---------- SOURCE MATERIAL

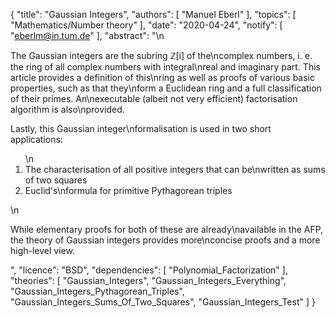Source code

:{
    "title": "Gaussian Integers",
    "authors": [
        "Manuel Eberl"
    ],
    "topics": [
        "Mathematics/Number theory"
    ],
    "date": "2020-04-24",
    "notify": [
        "eberlm@in.tum.de"
    ],
    "abstract": "\n<p>The Gaussian integers are the subring &#8484;[i] of the\ncomplex numbers, i. e. the ring of all complex numbers with integral\nreal and imaginary part. This article provides a definition of this\nring as well as proofs of various basic properties, such as that they\nform a Euclidean ring and a full classification of their primes. An\nexecutable (albeit not very efficient) factorisation algorithm is also\nprovided.</p> <p>Lastly, this Gaussian integer\nformalisation is used in two short applications:</p> <ol>\n<li> The characterisation of all positive integers that can be\nwritten as sums of two squares</li> <li> Euclid's\nformula for primitive Pythagorean triples</li> </ol>\n<p>While elementary proofs for both of these are already\navailable in the AFP, the theory of Gaussian integers provides more\nconcise proofs and a more high-level view.</p>",
    "licence": "BSD",
    "dependencies": [
        "Polynomial_Factorization"
    ],
    "theories": [
        "Gaussian_Integers",
        "Gaussian_Integers_Everything",
        "Gaussian_Integers_Pythagorean_Triples",
        "Gaussian_Integers_Sums_Of_Two_Squares",
        "Gaussian_Integers_Test"
    ]
}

--------------------

## EXERCISE
A faithful, complete copy of the records above is required, one that contains no pictures.

## THE COMPLETED TASK
Source code

:{
    "title": "Gaussian Integers",
    "authors": [
        "Manuel Eberl"
    ],
    "topics": [
        "Mathematics/Number theory"
    ],
    "date": "2020-04-24",
    "notify": [
        "eberlm@in.tum.de"
    ],
    "abstract": "\n<p>The Gaussian integers are the subring &#8484;[i] of the\ncomplex numbers, i. e. the ring of all complex numbers with integral\nreal and imaginary part. This article provides a definition of this\nring as well as proofs of various basic properties, such as that they\nform a Euclidean ring and a full classification of their primes. An\nexecutable (albeit not very efficient) factorisation algorithm is also\nprovided.</p> <p>Lastly, this Gaussian integer\nformalisation is used in two short applications:</p> <ol>\n<li> The characterisation of all positive integers that can be\nwritten as sums of two squares</li> <li> Euclid's\nformula for primitive Pythagorean triples</li> </ol>\n<p>While elementary proofs for both of these are already\navailable in the AFP, the theory of Gaussian integers provides more\nconcise proofs and a more high-level view.</p>",
    "licence": "BSD",
    "dependencies": [
        "Polynomial_Factorization"
    ],
    "theories": [
        "Gaussian_Integers",
        "Gaussian_Integers_Everything",
        "Gaussian_Integers_Pythagorean_Triples",
        "Gaussian_Integers_Sums_Of_Two_Squares",
        "Gaussian_Integers_Test"
    ]
}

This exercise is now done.